Bishop of Truro: So [this review] is about change more broadly, and indeed perhaps policy change as well. This is an issue that affects tens of thousands if not more in Pakistan, and in many other places.
Foreign Secretary: And the final question, Patrick from The Guardian.
Patrick Wintour, The Guardian: The UK already rubs up the many Islamic and autocratic states in meetings by demanding action on human rights either in private or public. Are you not just adding another gripe which will annoy these countries and reduce UK influence? And how finally, do you prevent this becoming a vehicle for right wing Islamophobia as you said, you’re sure it will not.
Foreign Secretary: Well first of all on the second question. I just don’t think there’s any possibility of this becoming any vehicle for malign influence. And the reason is very straightforward, that we press equally hard for all faiths. So long before I had any engagement with Bishop Philip, I was working very hard on the issue of the persecution of the Rohingya in Burma, and it is largely because of their faith that they have suffered the most appalling ethnic cleansing, and what the UN allege to be genocide. So you know there is a very, very serious issue there which we’re looking at. So I think we are doing this completely blind to the specific religion involved but where there’s an issue we should do something.
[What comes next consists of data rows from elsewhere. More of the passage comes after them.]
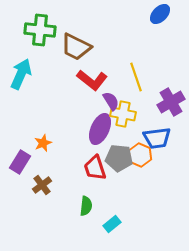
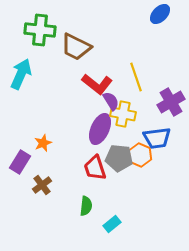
red L-shape: moved 5 px right, 4 px down
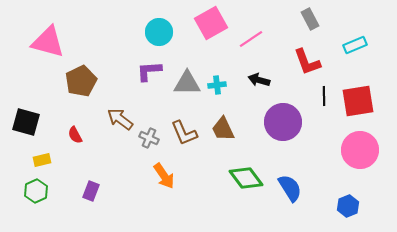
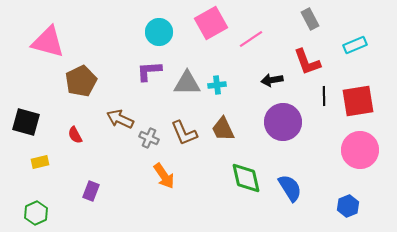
black arrow: moved 13 px right; rotated 25 degrees counterclockwise
brown arrow: rotated 12 degrees counterclockwise
yellow rectangle: moved 2 px left, 2 px down
green diamond: rotated 24 degrees clockwise
green hexagon: moved 22 px down
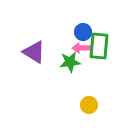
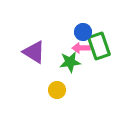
green rectangle: rotated 24 degrees counterclockwise
yellow circle: moved 32 px left, 15 px up
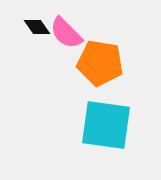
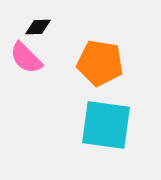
black diamond: moved 1 px right; rotated 56 degrees counterclockwise
pink semicircle: moved 40 px left, 25 px down
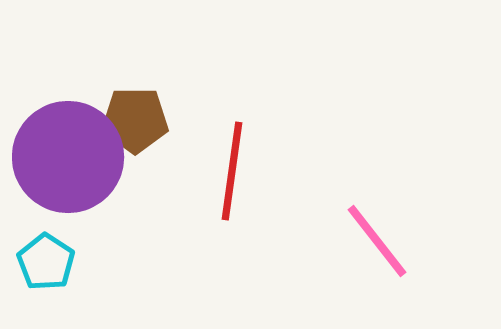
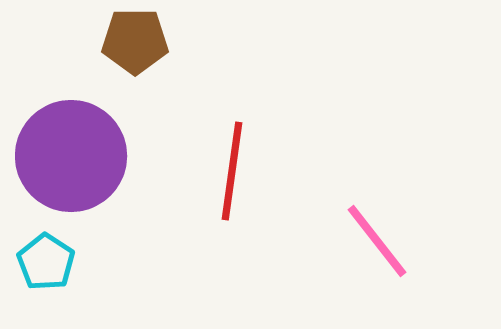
brown pentagon: moved 79 px up
purple circle: moved 3 px right, 1 px up
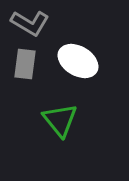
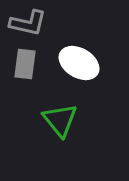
gray L-shape: moved 2 px left; rotated 18 degrees counterclockwise
white ellipse: moved 1 px right, 2 px down
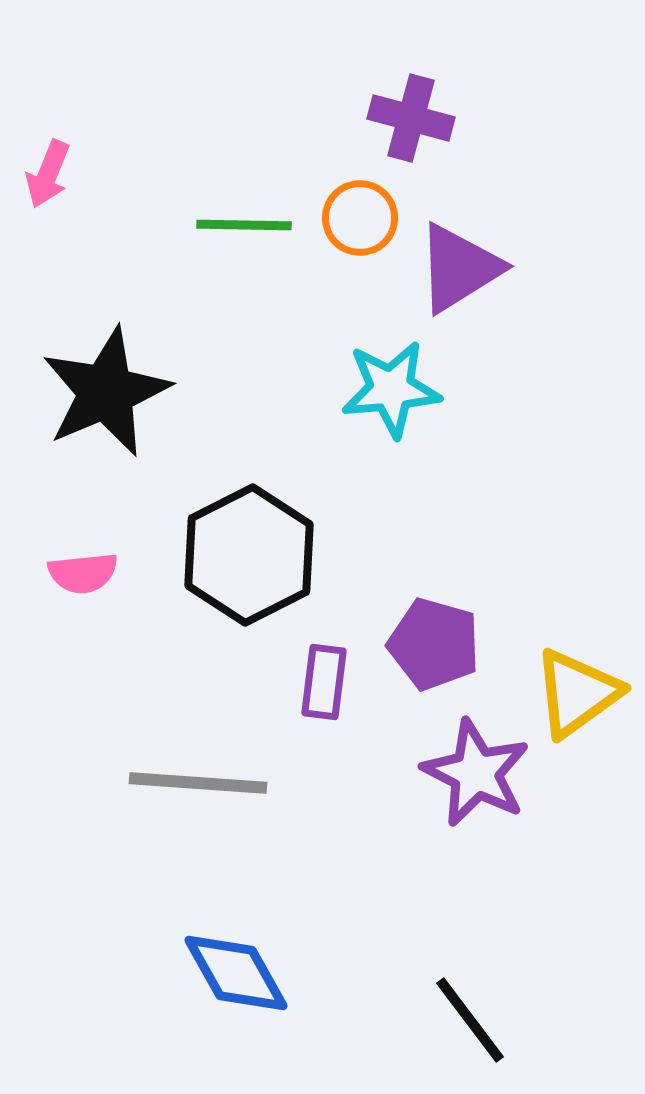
The first question is an important one. And I think it’s really about the way you raise these issues. We last met I think when we were both in Iran, and we raised some very important human rights issues with the Iranian government. But my view is that a lot of Britain’s power and influence isn’t just about our economic clout in the world, and our military strength and all those things. It’s also because across the world we are seen as a country that stands for certain values, in particular we are seen as a country that together with the United States after the Second World War set up an international order which for all the terrible stories you read in the newspapers has probably been the most successful international order in the history of humanity, and people associate us as being one of the architects of that order. And therefore they’re looking for us to take a lead on issues like this, but not only issues like this, but also issues like climate change and media freedom which are not just important for the UK, but important for everyone. And so that’s why I think it is important that we do look at these campaigns and do the right thing, whilst recognising that diplomatic realities mean that we’re not always able to do as much as we want, but that doesn’t mean that we shouldn’t do anything at all.
This last response is perhaps the most interesting (notwithstanding the manifest wisdom, nuance and grasp of missional complexity evidenced in the previous answers), because what the Foreign Secretary appears to be saying is that the FCO’s mission to alleviate the suffering of millions of Christians will work because “we press equally hard for all faiths”. It is almost though this will be a covert emphasis; a determination to use British diplomatic freedom and latent power to be all things to all people in order that some might be saved. But then we get the rather confusing, if not altogether muddled: “I think we are doing this completely blind to the specific religion involved but where there’s an issue we should do something.”
How, pray, can one launch and independent review specifically into the persecution of Christians across the globe, and then hope to intervene to bring an end the suffering and trauma endured specifically by Christians, if one is “completely blind to the specific religion involved”?